It is irrelevant whether the MAPS or private sector approach is trusted more. If there is no dashboard in place the public will trust nobody.
We are a demand not a command economy!
The Government’s position has been to first build the minimum viable dashboard within MAPS and then allow the private sector to develop alternatives, each private dashboard working to the data standards established by Chris Curry and the steering group and delivered by MAPS.
But of course there are prequels to the dashboard. The public has a taste for seeing all its pensions in one place and has a reasonable expectation of seeing all its pensions in one place. Where there is demand , supply will follow and organisations like my own are laboriously finding pensions and helping people see their entitlements on one screen so they can make informed decisions on how to consolidate and how to convert pension pots into retirement plans.

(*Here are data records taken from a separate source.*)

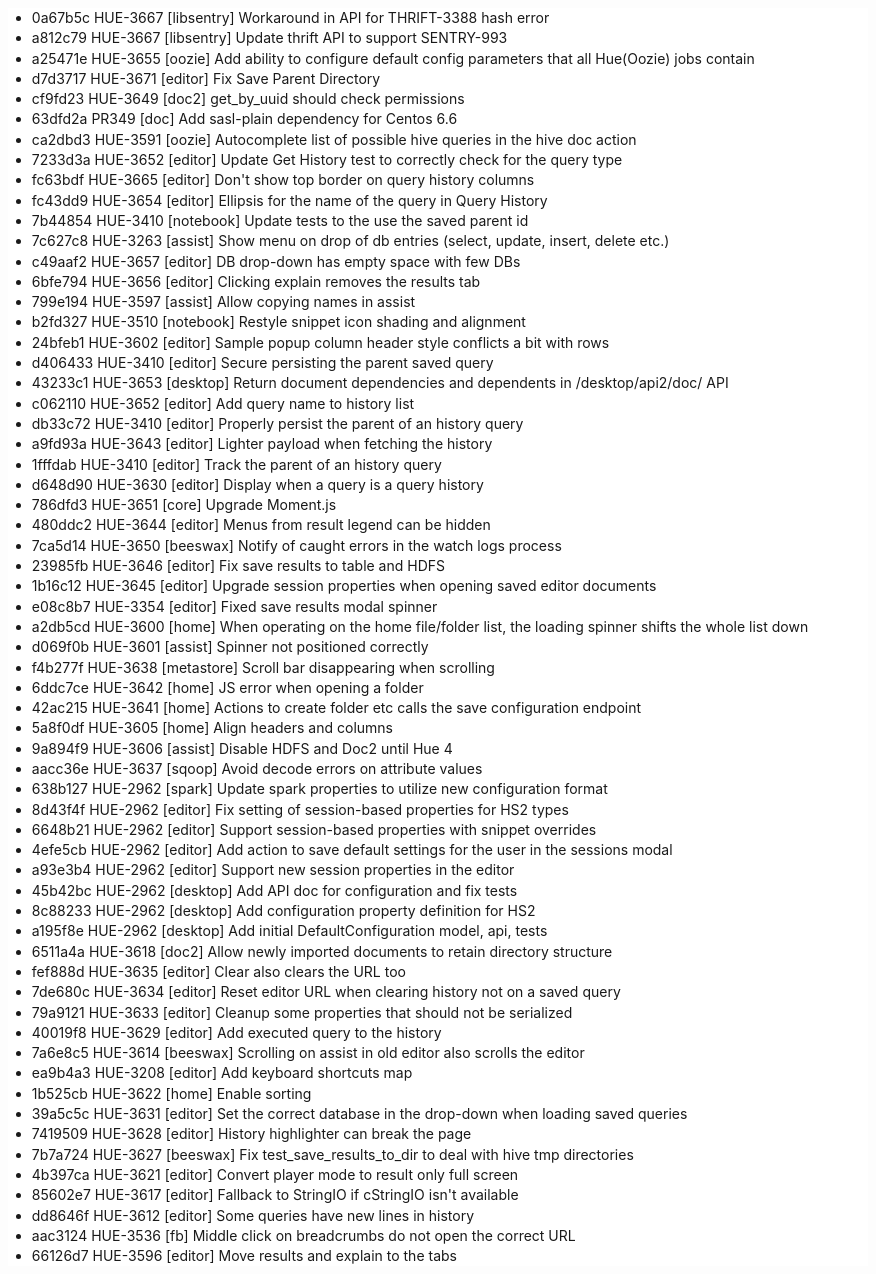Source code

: * 0a67b5c HUE-3667 [libsentry] Workaround in API for THRIFT-3388 hash error
* a812c79 HUE-3667 [libsentry] Update thrift API to support SENTRY-993
* a25471e HUE-3655 [oozie] Add ability to configure default config parameters that all Hue(Oozie) jobs contain
* d7d3717 HUE-3671 [editor] Fix Save Parent Directory
* cf9fd23 HUE-3649 [doc2] get_by_uuid should check permissions
* 63dfd2a PR349 [doc] Add sasl-plain dependency for Centos 6.6
* ca2dbd3 HUE-3591 [oozie] Autocomplete list of possible hive queries in the hive doc action
* 7233d3a HUE-3652 [editor] Update Get History test to correctly check for the query type
* fc63bdf HUE-3665 [editor] Don't show top border on query history columns
* fc43dd9 HUE-3654 [editor] Ellipsis for the name of the query in Query History
* 7b44854 HUE-3410 [notebook] Update tests to the use the saved parent id
* 7c627c8 HUE-3263 [assist] Show menu on drop of db entries (select, update, insert, delete etc.)
* c49aaf2 HUE-3657 [editor] DB drop-down has empty space with few DBs
* 6bfe794 HUE-3656 [editor] Clicking explain removes the results tab
* 799e194 HUE-3597 [assist] Allow copying names in assist
* b2fd327 HUE-3510 [notebook] Restyle snippet icon shading and alignment
* 24bfeb1 HUE-3602 [editor] Sample popup column header style conflicts a bit with rows
* d406433 HUE-3410 [editor] Secure persisting the parent saved query
* 43233c1 HUE-3653 [desktop] Return document dependencies and dependents in /desktop/api2/doc/ API
* c062110 HUE-3652 [editor] Add query name to history list
* db33c72 HUE-3410 [editor] Properly persist the parent of an history query
* a9fd93a HUE-3643 [editor] Lighter payload when fetching the history
* 1fffdab HUE-3410 [editor] Track the parent of an history query
* d648d90 HUE-3630 [editor] Display when a query is a query history
* 786dfd3 HUE-3651 [core] Upgrade Moment.js
* 480ddc2 HUE-3644 [editor] Menus from result legend can be hidden
* 7ca5d14 HUE-3650 [beeswax] Notify of caught errors in the watch logs process
* 23985fb HUE-3646 [editor] Fix save results to table and HDFS
* 1b16c12 HUE-3645 [editor] Upgrade session properties when opening saved editor documents
* e08c8b7 HUE-3354 [editor] Fixed save results modal spinner
* a2db5cd HUE-3600 [home] When operating on the home file/folder list, the loading spinner shifts the whole list down
* d069f0b HUE-3601 [assist] Spinner not positioned correctly
* f4b277f HUE-3638 [metastore] Scroll bar disappearing when scrolling
* 6ddc7ce HUE-3642 [home] JS error when opening a folder
* 42ac215 HUE-3641 [home] Actions to create folder etc calls the save configuration endpoint
* 5a8f0df HUE-3605 [home] Align headers and columns
* 9a894f9 HUE-3606 [assist] Disable HDFS and Doc2 until Hue 4
* aacc36e HUE-3637 [sqoop] Avoid decode errors on attribute values
* 638b127 HUE-2962 [spark] Update spark properties to utilize new configuration format
* 8d43f4f HUE-2962 [editor] Fix setting of session-based properties for HS2 types
* 6648b21 HUE-2962 [editor] Support session-based properties with snippet overrides
* 4efe5cb HUE-2962 [editor] Add action to save default settings for the user in the sessions modal
* a93e3b4 HUE-2962 [editor] Support new session properties in the editor
* 45b42bc HUE-2962 [desktop] Add API doc for configuration and fix tests
* 8c88233 HUE-2962 [desktop] Add configuration property definition for HS2
* a195f8e HUE-2962 [desktop] Add initial DefaultConfiguration model, api, tests
* 6511a4a HUE-3618 [doc2] Allow newly imported documents to retain directory structure
* fef888d HUE-3635 [editor] Clear also clears the URL too
* 7de680c HUE-3634 [editor] Reset editor URL when clearing history not on a saved query
* 79a9121 HUE-3633 [editor] Cleanup some properties that should not be serialized
* 40019f8 HUE-3629 [editor] Add executed query to the history
* 7a6e8c5 HUE-3614 [beeswax] Scrolling on assist in old editor also scrolls the editor
* ea9b4a3 HUE-3208 [editor] Add keyboard shortcuts map
* 1b525cb HUE-3622 [home] Enable sorting
* 39a5c5c HUE-3631 [editor] Set the correct database in the drop-down when loading saved queries
* 7419509 HUE-3628 [editor] History highlighter can break the page
* 7b7a724 HUE-3627 [beeswax] Fix test_save_results_to_dir to deal with hive tmp directories
* 4b397ca HUE-3621 [editor] Convert player mode to result only full screen
* 85602e7 HUE-3617 [editor] Fallback to StringIO if cStringIO isn't available
* dd8646f HUE-3612 [editor] Some queries have new lines in history
* aac3124 HUE-3536 [fb] Middle click on breadcrumbs do not open the correct URL
* 66126d7 HUE-3596 [editor] Move results and explain to the tabs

Since the dashboard steering group has been unable to publish a delivery timeline, even for a minimum viable product, the private sector has assumed that it will not be able to build from a MAPS dashboard for several years. The development plans of the kind of innovative Fintechs that work in this space are rarely longer than five years. This means building on the assumption that the MAPS dashboard will arrive too late for the needs of the 650,000 people who get to 55 each year.
For firms like Zippen, AgeWage , Pension Bee, Profile Pensions and others, the MAPS dashboard is already going to be delivered too late. The reality is that pension dashboards are germinating now to meet public demand and have been and will be tested within the FCA’s Sandbox before Lord Young will even get the Pension Bill to Royal Assent.
While Gregg McClymont may hanker for the delivery of public services at the command of Government, the private sector innovates. Smart Pensions is a prime example of innovation and I’m pleased to see that Darren Philp was able to put the record straight with Professional Pensions.
Let’s just follow the agreed plan
If we had adopted the path of open banking and agreed a series of pension data sharing protocols in 2016-17, Origo would now have built the architecture for finding pensions and we would have the dashboard in the palms of our hands – today.
Instead the DWP and the Treasury argued over ownership, proto-types were built and ignored and experts spent days in conferences arguing over projection assumptions, the inclusion of DB CETVs and how to include DC pensions disgraceful tail of 42,000 micro schemes that may never share their data , it being so poor.
The result is that we are still awaiting the next consultation and we are still to see a timeline for delivery of the MAPS minimum viable product. This is what happens when with a command economy and it’s why the demand of ordinary people to see their pots in one place is not being met.
Every time that the single dashboard lobby intervene, there is more confusion, more delay and the interests of the dashboard consumer are further prejudiced.
Can we please let Chris Curry and co get on with their laborious job so that we can see a dashboard delivered within the next five years. If we continue to argue over a pin, we won’t see a universal dashboard this decade.
In the meantime, the innovators will have to get on with things with no help from Government at all.